----- Information provided

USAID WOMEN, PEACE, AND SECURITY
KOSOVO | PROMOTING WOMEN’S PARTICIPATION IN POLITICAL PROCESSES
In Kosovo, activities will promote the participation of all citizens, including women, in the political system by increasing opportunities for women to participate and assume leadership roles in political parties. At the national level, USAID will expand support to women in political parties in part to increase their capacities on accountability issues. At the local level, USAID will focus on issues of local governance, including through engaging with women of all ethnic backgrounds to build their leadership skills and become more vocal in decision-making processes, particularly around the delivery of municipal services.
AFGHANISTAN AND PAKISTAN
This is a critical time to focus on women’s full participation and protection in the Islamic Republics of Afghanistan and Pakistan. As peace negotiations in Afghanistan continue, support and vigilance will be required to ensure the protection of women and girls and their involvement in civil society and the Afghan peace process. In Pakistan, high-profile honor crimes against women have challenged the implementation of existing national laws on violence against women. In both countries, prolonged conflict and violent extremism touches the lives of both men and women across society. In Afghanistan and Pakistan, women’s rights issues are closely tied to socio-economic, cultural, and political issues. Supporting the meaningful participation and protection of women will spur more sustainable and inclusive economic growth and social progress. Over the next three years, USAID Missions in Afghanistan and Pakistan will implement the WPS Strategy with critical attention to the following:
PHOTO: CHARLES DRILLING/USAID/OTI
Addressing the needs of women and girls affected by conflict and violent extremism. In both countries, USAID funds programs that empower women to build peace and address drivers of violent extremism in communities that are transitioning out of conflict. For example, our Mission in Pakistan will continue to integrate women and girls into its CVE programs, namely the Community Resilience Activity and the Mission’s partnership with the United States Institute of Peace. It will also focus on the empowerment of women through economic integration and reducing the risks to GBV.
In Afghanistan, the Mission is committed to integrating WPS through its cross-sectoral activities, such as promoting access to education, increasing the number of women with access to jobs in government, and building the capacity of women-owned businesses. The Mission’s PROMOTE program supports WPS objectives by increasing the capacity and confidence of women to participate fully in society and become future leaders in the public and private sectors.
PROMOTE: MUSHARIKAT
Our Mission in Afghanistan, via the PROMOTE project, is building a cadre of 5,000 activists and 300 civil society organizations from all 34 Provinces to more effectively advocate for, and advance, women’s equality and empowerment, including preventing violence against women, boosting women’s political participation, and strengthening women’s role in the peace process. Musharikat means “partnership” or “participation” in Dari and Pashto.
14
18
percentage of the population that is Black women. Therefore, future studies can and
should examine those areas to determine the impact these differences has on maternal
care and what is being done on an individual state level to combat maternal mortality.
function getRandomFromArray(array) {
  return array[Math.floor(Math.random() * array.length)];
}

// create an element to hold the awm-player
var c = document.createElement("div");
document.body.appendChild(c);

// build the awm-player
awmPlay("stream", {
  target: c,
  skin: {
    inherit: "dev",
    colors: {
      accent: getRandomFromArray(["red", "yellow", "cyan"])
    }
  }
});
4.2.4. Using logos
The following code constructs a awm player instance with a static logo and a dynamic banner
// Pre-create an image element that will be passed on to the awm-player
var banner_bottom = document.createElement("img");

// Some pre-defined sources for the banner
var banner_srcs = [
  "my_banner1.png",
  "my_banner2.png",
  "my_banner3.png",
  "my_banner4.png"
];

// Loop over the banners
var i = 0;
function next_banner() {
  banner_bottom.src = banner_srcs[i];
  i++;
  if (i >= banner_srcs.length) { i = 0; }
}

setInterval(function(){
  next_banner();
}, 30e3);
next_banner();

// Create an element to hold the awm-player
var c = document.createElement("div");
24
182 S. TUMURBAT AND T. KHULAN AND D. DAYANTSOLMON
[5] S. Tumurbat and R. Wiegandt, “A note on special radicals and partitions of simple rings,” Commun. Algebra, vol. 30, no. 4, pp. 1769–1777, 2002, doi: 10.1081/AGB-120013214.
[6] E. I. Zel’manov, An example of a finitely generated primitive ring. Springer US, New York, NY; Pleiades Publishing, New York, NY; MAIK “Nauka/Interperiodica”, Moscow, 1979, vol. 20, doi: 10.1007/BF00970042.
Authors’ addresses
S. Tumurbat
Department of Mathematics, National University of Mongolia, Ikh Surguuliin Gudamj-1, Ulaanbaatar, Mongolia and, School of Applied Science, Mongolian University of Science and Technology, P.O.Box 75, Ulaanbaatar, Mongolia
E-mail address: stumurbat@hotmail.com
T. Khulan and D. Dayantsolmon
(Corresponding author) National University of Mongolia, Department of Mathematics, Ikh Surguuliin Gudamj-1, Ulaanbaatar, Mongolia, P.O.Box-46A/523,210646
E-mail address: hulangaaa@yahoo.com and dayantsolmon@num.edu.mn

----------

- **Work request**
Return every record, leaving each line exactly as it was given.

- **Your solution**
USAID WOMEN, PEACE, AND SECURITY
KOSOVO | PROMOTING WOMEN’S PARTICIPATION IN POLITICAL PROCESSES
In Kosovo, activities will promote the participation of all citizens, including women, in the political system by increasing opportunities for women to participate and assume leadership roles in political parties. At the national level, USAID will expand support to women in political parties in part to increase their capacities on accountability issues. At the local level, USAID will focus on issues of local governance, including through engaging with women of all ethnic backgrounds to build their leadership skills and become more vocal in decision-making processes, particularly around the delivery of municipal services.
AFGHANISTAN AND PAKISTAN
This is a critical time to focus on women’s full participation and protection in the Islamic Republics of Afghanistan and Pakistan. As peace negotiations in Afghanistan continue, support and vigilance will be required to ensure the protection of women and girls and their involvement in civil society and the Afghan peace process. In Pakistan, high-profile honor crimes against women have challenged the implementation of existing national laws on violence against women. In both countries, prolonged conflict and violent extremism touches the lives of both men and women across society. In Afghanistan and Pakistan, women’s rights issues are closely tied to socio-economic, cultural, and political issues. Supporting the meaningful participation and protection of women will spur more sustainable and inclusive economic growth and social progress. Over the next three years, USAID Missions in Afghanistan and Pakistan will implement the WPS Strategy with critical attention to the following:
PHOTO: CHARLES DRILLING/USAID/OTI
Addressing the needs of women and girls affected by conflict and violent extremism. In both countries, USAID funds programs that empower women to build peace and address drivers of violent extremism in communities that are transitioning out of conflict. For example, our Mission in Pakistan will continue to integrate women and girls into its CVE programs, namely the Community Resilience Activity and the Mission’s partnership with the United States Institute of Peace. It will also focus on the empowerment of women through economic integration and reducing the risks to GBV.
In Afghanistan, the Mission is committed to integrating WPS through its cross-sectoral activities, such as promoting access to education, increasing the number of women with access to jobs in government, and building the capacity of women-owned businesses. The Mission’s PROMOTE program supports WPS objectives by increasing the capacity and confidence of women to participate fully in society and become future leaders in the public and private sectors.
PROMOTE: MUSHARIKAT
Our Mission in Afghanistan, via the PROMOTE project, is building a cadre of 5,000 activists and 300 civil society organizations from all 34 Provinces to more effectively advocate for, and advance, women’s equality and empowerment, including preventing violence against women, boosting women’s political participation, and strengthening women’s role in the peace process. Musharikat means “partnership” or “participation” in Dari and Pashto.
14
18
percentage of the population that is Black women. Therefore, future studies can and
should examine those areas to determine the impact these differences has on maternal
care and what is being done on an individual state level to combat maternal mortality.
function getRandomFromArray(array) {
  return array[Math.floor(Math.random() * array.length)];
}

// create an element to hold the awm-player
var c = document.createElement("div");
document.body.appendChild(c);

// build the awm-player
awmPlay("stream", {
  target: c,
  skin: {
    inherit: "dev",
    colors: {
      accent: getRandomFromArray(["red", "yellow", "cyan"])
    }
  }
});
4.2.4. Using logos
The following code constructs a awm player instance with a static logo and a dynamic banner
// Pre-create an image element that will be passed on to the awm-player
var banner_bottom = document.createElement("img");

// Some pre-defined sources for the banner
var banner_srcs = [
  "my_banner1.png",
  "my_banner2.png",
  "my_banner3.png",
  "my_banner4.png"
];

// Loop over the banners
var i = 0;
function next_banner() {
  banner_bottom.src = banner_srcs[i];
  i++;
  if (i >= banner_srcs.length) { i = 0; }
}

setInterval(function(){
  next_banner();
}, 30e3);
next_banner();

// Create an element to hold the awm-player
var c = document.createElement("div");
24
182 S. TUMURBAT AND T. KHULAN AND D. DAYANTSOLMON
[5] S. Tumurbat and R. Wiegandt, “A note on special radicals and partitions of simple rings,” Commun. Algebra, vol. 30, no. 4, pp. 1769–1777, 2002, doi: 10.1081/AGB-120013214.
[6] E. I. Zel’manov, An example of a finitely generated primitive ring. Springer US, New York, NY; Pleiades Publishing, New York, NY; MAIK “Nauka/Interperiodica”, Moscow, 1979, vol. 20, doi: 10.1007/BF00970042.
Authors’ addresses
S. Tumurbat
Department of Mathematics, National University of Mongolia, Ikh Surguuliin Gudamj-1, Ulaanbaatar, Mongolia and, School of Applied Science, Mongolian University of Science and Technology, P.O.Box 75, Ulaanbaatar, Mongolia
E-mail address: stumurbat@hotmail.com
T. Khulan and D. Dayantsolmon
(Corresponding author) National University of Mongolia, Department of Mathematics, Ikh Surguuliin Gudamj-1, Ulaanbaatar, Mongolia, P.O.Box-46A/523,210646
E-mail address: hulangaaa@yahoo.com and dayantsolmon@num.edu.mn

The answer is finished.